A la Martinique, département français depuis 1946, un colonialisme farouche et sans imagination se déchaîne. Certaines libertés fondamentales ne sont pas respectées. C'est dans ce contexte historique qu'interviennent les événements dramatiques de décembre 1959 et l'assassinat de trois jeunes Martiniquais BETZI, MARAJO et ROSINE par l'armée française.
Dans "Le sang du mancenillier", André LAGIER dresse un réquisitoire sans complaisance contre la société des années 50, société dans laquelle une oligarchie, obnubilée par ses privilèges de castes et de classes, maintient sous l'éteignoir une jeunesse qui ne demande qu'à vivre. Cela, Julien, jeune Franciscain, élève brillant du lycée Schoelcher, ne peut l'accepter. Son mentor, maître Rémy, lui a inculqué la haine de l'injustice sous toutes ses formes et la nécessité pour chacun de s'investir dans le combat contre toutes les barbaries.

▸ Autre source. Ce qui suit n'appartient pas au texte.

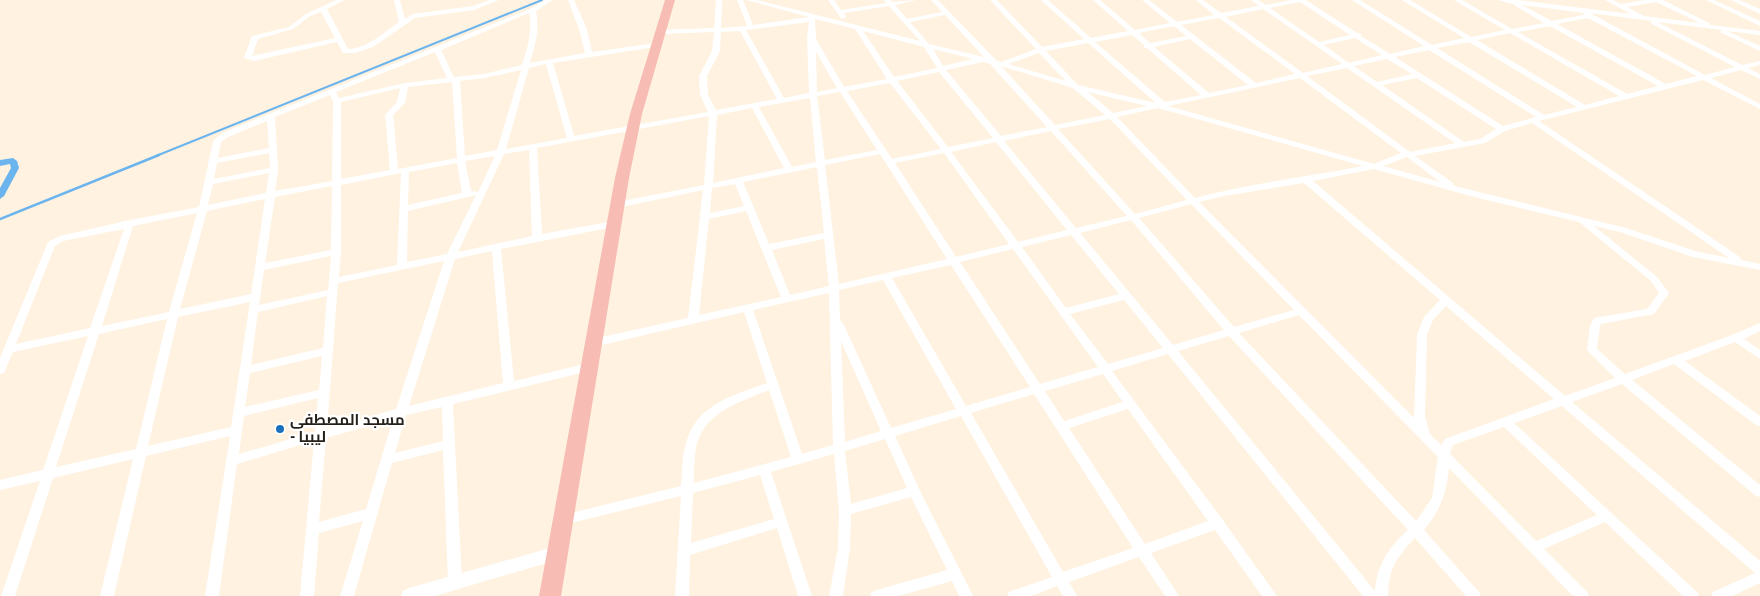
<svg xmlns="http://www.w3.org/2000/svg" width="1760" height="596" viewBox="0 0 1760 596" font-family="'PT Sans',Cairo,sans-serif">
  <rect width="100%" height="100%" fill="#fff2e0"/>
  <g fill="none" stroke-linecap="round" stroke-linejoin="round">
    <!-- stream-far1 -->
    <path stroke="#6bb4ed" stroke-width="2" d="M156,156L542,0"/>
    <!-- stream -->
    <path stroke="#6bb4ed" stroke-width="2.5" d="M0,219L159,155"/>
    <!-- canal -->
    <path fill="#6bb4ed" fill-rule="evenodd" d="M13,158L17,161L19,168L4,196L0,199V188L11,168L10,164L0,166V160Z"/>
    <!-- minor -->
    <path fill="#fff" fill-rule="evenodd" d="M336,0H345L327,9L348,49C367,49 384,32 399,22L394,0H400L405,19L413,14L473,6L490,0H499L474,10L415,18L373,47L355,53H343L337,42L254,61L244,58L252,36L289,27L306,14ZM321,12L335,38L252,56L258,39L293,29L310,16Z
      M545,0H553L536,11C540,31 535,44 530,63L585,53L579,29L568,0H574L587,29L592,52L655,43L659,45L655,47L553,63L574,136L708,112L700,95L699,76L712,51L714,32L660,34L656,32L660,30L714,28L716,0H722L721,28L747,26L737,0H743L753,25L809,17L746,0H757L920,41L889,6L844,13L846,17L843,19L841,18L828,0H834L841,10L886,3L884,0H891L892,2L917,0L895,5L907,19L942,12L931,0H938L996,60L1001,62L1036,49L990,0H997L1042,47L1084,39L1041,0H1048L1091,38L1128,31L1093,0H1100L1135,30L1170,23L1142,0H1149L1177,22L1214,15L1196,0H1203L1221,13L1259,6L1251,0H1258L1266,5L1291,0H1306L1357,33H1361V36L1390,54L1424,46L1352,0H1360L1432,45L1464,38L1402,0H1410L1471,37L1505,30L1454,0H1462L1512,29L1544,23L1514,5L1513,4L1498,0H1517L1631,14L1605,0H1613L1621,4L1644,0H1663L1709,23L1710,25L1760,31V35L1727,31L1760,46V51L1722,33L1720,32L1722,30L1657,22L1742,65L1760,61V65L1748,68L1760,74V79L1741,70L1711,78L1760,104V109L1703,80L1539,121L1740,257L1741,260L1760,264V270L1693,257L1620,232L1594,226L1657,277L1669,293L1654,314L1601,324L1600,326L1597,349L1625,374L1732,335L1760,323V331L1744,339L1760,350V359L1735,342L1685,361L1760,416V426L1756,425L1674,364L1632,380L1760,485V497L1756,496L1622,384L1572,402L1760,561V583L1732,596H1711L1713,592L1755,573L1562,406L1514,423L1697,592L1699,596H1683L1605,522L1544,549L1587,592L1589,596H1573L1449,468C1446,495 1441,509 1424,530L1479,592L1481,596H1466L1415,538C1396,558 1389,568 1388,596H1363L1168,354L1112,371L1222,519L1277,596H1262L1215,530L1151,553L1179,596H1165L1139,557L1069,582L1077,596H1063L1057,586L1031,596H1007L1009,592L1052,577L961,416L895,436L920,491L973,596H959L952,581L898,596H870L872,592L877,590L947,570L911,497L851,514L850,548L843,596H829L838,548L839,511L834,454L771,472L812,596H798L777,528L690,555L689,596H675L681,496L563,525L559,524L557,520L559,516L563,515L681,486C682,473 682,459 685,447C694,405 732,396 767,383L744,312L593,347L589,346L588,343L589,340L593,339L688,318L703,190L617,208L613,205L617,202L704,185L709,116L537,148L542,234L614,221L619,224L614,227L501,249L514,381L589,363L593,364L594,367L593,370L589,371L453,404L462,582L460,586L455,588L450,586L448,582L443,450L392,463L354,596H340L363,521L319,533L314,596H300L314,441L237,464L219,596H205L230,436L146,456L114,596H100L133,459L53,478L15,596H1L40,481L0,490V480L43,470L88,336L13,352L4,373L0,374V358L48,242L60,236L130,220L199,207L213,141L222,133L530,9ZM1300,2L1350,35L1319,42L1270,8ZM1656,2L1700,23L1644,16L1627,7ZM1522,5L1584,13L1583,15L1552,21ZM1263,9L1342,64L1303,73L1226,17ZM529,13C533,32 527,48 522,65L484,74L454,77L441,50ZM1590,13L1652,21L1651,23L1652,24L1735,67L1705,75ZM945,15L984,57L929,44L910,22ZM1219,18L1295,74L1256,83L1181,25ZM1588,18L1697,76L1666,84L1557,24ZM815,19L855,29L887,79L844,87L816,39ZM809,22L807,37L809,93L784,98L746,30ZM1174,26L1186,36L1150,43L1139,33ZM1550,26L1658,86L1627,94L1518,32ZM740,31L777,99L716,110L708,95L707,76L720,51L721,32ZM863,31L924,47L937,68L894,77ZM1510,33L1619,96L1585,105L1477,40ZM1132,35L1144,45V48H1147L1201,95L1165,102L1095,42ZM1355,38L1382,55L1349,63L1324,45ZM1190,39L1248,85L1209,93L1154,47ZM1469,42L1577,107L1544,115L1437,48ZM1088,43L1156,103L1078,85L1046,51ZM933,49L973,59L943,66ZM1429,50L1536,117L1503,126L1395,57ZM435,52L447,78L405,83L339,98L336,92ZM816,52L837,88L817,92ZM1039,53L1066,81L1008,64ZM1387,59L1412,74L1377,82L1354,66ZM983,62L990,64L1047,127L1001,136L946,70ZM546,64L567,138L506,149L529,68ZM1001,66L1073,88L1105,115L1055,125ZM1347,68L1455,143L1410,152L1307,76ZM521,70L497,150L465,156L460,81L484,78ZM939,72L993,138L948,147L897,81ZM1300,78L1401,153L1374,164L1168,106ZM1417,78L1496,129L1480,139L1464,142L1382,85ZM452,82L457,158L398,169L393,115L405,103L408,87ZM890,83L941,149L892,159L847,91ZM400,88L397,102L385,115L390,170L341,179V102ZM840,92L877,150L825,160L817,96ZM1088,92L1147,106L1113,113ZM330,95L333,101L332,181L275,191L278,170L275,117ZM810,98L816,162L792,167L759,107ZM752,108L784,168L713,183L717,115ZM1158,108L1363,166C1307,177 1250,183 1195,198L1117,117ZM1110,119L1187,200L1135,214L1058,129ZM267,121L269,148L218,158L221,142L228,137ZM1532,123L1729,258L1695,251L1626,228L1454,186L1453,183L1415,156L1485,143L1505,131ZM1051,131L1127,216L1076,228L1004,141ZM996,142L1067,230L1018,242L951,152ZM529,150L532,236L458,252L504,154ZM269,153L270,168L214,179L217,163ZM944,153L1009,244L956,257L895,163ZM880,154L947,259L839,284L825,165ZM495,156L478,192L471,191L465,161ZM1407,157L1440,182L1383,166ZM457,163L462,193L408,205L409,172ZM817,167L824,233L769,244L743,182ZM1374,169L1474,197L1579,222L1651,281L1659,293L1647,309L1594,318L1590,326L1587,350L1615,378L1565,396L1313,181ZM269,173L266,193L208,205L213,184ZM401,173L397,265L339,277L341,252V185ZM1304,183L1440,300L1424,317L1417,335L1414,418L1199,202L1224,196ZM735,184L744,206L710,213L712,188ZM332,186L331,250L265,263L275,197ZM476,195L447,254L407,262L408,211ZM265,199L251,294L180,309L207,211ZM1191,204L1294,310L1234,327L1139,218ZM746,211L781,297L699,315L709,219ZM197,213L169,312L102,326L133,226ZM1131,220L1224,330L1173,345L1080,233ZM124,229L90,328L16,344L55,246L63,241ZM1071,235L1119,294L1066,308L1022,247ZM824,239L829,286L790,295L772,250ZM1013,249L1098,367L1040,384L960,262ZM492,251L503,383L409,406L455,259ZM331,256L328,290L259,305L264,270ZM444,261L396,409L327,429L338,283ZM951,265L1030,387L966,406L892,278ZM883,280L956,409L891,428L843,323L840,320L839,290ZM829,293L833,445L802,454L753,310ZM327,296L323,348L251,365L258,312ZM1124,300L1163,348L1108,364L1070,314ZM250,302L231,427L148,446L178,317ZM1446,306L1554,399L1445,439L1441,445L1430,434L1425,416L1427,335L1433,320ZM1299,315L1438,457L1432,498L1416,521L1239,333ZM167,319L136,449L56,467L99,334ZM1229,336L1408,530C1389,547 1377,564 1375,591L1178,351ZM841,341L881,431L845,442ZM322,356L319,390L245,407L250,373ZM1103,374L1123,402L1064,421L1045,391ZM769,390L791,457L694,483C694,471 694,459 696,448C703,412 740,402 769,390ZM1034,394L1133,548L1063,572L971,413ZM318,398L315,432L239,454L244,416ZM442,407L443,441L395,453L406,415ZM1128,409L1208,521L1145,544L1069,428ZM393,419L366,509L319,522L326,438ZM1504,427L1597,515L1536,541L1450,454L1453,445ZM885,439L907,488L851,504L845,451ZM760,475L774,519L691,543L693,493Z
      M1706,0H1714L1760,21V26Z
      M1731,0H1739L1760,9V14Z"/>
    <!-- tertiary -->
    <path fill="#fff" fill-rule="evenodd" d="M557,546L563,548L565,553L563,558L557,560L435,596H401L403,591L409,588Z"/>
    <!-- trunk -->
    <path fill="#f7bcb4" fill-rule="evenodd" d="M665,0H675L642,114L629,178L561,596H539L615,178L630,114Z"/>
  </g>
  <!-- markers -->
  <circle fill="#1970be" stroke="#fff" stroke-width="2" cx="280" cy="429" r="5"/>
  <g text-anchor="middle" stroke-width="4.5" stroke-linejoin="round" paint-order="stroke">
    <!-- poi labels -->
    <g font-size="15" font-weight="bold" fill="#241f19" stroke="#fff" text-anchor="start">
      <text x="290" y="425">مسجد المصطفى<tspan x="290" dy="17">- ليبيا</tspan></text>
    </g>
  </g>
</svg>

Dans ce roman, l'auteur, tel un peintre, dresse une série de tableaux très réalistes des différents aspects de la vie dans une petite ville du Sud de l'île, l'événement majeur n'étant en définitive qu'une des composantes de cette fresque, l'un expliquant l'autre, l'un justifiant l'autre.
Après "Le Sommeil des Dieux", dans lequel l'auteur s'est intéressé au drame de l'esclavage, André LAGIER fait un bond d'un siècle dans le temps et relate les glissements douloureux d'une société qui se débat et ne sait comment, sans rien céder, entrer dans la modernité.